__PROVIDED PASSAGE__.


  2. I am a softie! Or, maybe not – biggest hard core experience: mugged and hit by a bus in Chile! Yikes – that was a tough one! Next, mingling with ferocious bugs in Bolivia, food poisoning (also Bolivia) and my newest need to toughen up experience – a nasty flu in Croatia – 20 hours in bed in a hostel and throwing up in the sink- the owner took pity on me and was brilliant! No one wants to be sick on the road, but if you have to be, then having a grandmother who runs a hostel is the way to do it! While she didn’t speak English, and I didn’t speak Croatian, she made all the difference!!!

  3. What a list! I can definitely relate to a couple of things, like bad toilets (my experiences are from India), and refusing to go outside to pee for the fear of wild animals (bears are very common in Canada!)

  4. I am happy to not have experienced such bad toilet scenarios.

    My “suck it up” moment was when I thought I was going to die in the Patagonian wilderness. I was the complainer of the group, but when things got really bad and everyone lost their cool, I realized it was time to suck it up because we were now all at rock bottom.

__SUPPLIED MATERIAL__.
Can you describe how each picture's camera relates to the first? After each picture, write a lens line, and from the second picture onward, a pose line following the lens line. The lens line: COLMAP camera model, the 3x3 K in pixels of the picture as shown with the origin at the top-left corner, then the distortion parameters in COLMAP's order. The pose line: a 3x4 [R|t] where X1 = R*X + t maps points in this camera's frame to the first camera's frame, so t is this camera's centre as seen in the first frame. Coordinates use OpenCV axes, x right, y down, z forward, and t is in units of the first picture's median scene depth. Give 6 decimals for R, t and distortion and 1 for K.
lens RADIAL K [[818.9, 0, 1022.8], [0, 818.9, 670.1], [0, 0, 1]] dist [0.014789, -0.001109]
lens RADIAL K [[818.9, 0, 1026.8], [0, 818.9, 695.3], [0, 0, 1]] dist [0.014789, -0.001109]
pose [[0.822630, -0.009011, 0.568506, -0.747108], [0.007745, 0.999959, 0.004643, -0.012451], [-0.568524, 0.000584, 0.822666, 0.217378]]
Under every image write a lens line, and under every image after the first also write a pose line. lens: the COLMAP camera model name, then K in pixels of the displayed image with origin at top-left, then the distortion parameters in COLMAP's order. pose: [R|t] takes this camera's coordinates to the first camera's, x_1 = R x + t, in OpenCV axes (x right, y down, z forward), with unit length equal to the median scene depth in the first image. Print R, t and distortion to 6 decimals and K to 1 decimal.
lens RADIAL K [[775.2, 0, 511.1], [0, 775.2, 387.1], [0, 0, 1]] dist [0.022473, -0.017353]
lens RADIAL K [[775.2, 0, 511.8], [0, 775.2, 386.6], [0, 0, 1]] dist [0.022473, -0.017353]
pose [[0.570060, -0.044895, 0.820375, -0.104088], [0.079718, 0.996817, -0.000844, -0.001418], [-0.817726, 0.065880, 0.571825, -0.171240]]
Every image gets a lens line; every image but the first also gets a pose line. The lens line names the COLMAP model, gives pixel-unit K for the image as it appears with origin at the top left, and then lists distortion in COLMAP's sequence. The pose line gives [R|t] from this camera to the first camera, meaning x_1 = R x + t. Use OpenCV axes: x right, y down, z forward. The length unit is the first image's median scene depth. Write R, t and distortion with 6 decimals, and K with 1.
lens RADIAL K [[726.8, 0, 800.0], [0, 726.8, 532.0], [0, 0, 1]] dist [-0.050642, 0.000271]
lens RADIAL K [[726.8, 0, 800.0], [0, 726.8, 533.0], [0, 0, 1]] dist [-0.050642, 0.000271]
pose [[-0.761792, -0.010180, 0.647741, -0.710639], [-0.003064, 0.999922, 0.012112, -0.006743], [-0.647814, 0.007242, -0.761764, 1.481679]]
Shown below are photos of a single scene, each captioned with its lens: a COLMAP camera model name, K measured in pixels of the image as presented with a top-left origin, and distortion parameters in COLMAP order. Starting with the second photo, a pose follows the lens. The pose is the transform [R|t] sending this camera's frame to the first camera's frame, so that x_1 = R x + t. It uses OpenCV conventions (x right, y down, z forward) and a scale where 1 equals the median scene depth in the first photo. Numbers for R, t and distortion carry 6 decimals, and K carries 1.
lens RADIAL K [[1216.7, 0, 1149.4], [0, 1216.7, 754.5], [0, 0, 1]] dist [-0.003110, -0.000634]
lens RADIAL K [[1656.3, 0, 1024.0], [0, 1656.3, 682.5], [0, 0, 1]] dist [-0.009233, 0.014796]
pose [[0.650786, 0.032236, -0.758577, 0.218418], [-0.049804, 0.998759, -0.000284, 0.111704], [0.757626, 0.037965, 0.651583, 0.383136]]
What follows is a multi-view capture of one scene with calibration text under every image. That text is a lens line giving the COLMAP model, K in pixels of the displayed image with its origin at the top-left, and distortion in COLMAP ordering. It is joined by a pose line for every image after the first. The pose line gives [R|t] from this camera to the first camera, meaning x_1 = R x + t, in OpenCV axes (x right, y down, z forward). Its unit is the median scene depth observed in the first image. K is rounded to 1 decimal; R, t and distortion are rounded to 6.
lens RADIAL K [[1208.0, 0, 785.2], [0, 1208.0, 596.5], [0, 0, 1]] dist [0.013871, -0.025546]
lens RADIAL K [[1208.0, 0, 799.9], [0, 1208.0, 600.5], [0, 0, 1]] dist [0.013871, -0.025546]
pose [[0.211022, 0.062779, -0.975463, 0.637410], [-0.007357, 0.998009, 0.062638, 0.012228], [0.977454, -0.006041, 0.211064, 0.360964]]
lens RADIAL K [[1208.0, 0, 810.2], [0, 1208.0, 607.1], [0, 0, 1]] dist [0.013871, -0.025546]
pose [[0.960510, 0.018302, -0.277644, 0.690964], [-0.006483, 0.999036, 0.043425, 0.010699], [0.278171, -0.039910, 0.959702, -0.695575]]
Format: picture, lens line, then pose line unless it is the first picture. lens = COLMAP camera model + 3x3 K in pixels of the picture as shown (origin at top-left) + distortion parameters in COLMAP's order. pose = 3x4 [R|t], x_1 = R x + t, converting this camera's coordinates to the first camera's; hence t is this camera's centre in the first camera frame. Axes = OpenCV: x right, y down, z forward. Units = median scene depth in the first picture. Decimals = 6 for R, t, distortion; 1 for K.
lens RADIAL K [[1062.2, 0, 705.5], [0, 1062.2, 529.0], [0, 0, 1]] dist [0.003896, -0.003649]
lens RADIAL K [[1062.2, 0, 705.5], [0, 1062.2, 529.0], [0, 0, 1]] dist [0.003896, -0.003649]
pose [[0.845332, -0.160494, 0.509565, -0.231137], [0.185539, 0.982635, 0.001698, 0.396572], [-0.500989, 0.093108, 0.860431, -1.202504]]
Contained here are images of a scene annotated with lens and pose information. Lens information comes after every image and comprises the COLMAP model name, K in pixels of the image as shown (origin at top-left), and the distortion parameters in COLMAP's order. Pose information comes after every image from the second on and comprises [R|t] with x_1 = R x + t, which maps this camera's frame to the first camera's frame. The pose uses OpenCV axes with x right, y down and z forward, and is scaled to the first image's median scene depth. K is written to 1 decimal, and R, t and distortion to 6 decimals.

__PROBLEM DESCRIPTION__.
Answer these questions about the travel comments.
(a) In which country was the writer of comment 2 mugged and hit by a bus?
(b) Where did the bad toilet experiences mentioned in comment 3 take place?
(c) In what wilderness did the writer of comment 4 think death was coming?

__RESULT OF THE EXERCISE__.
(a) Chile
(b) India
(c) The Patagonian wilderness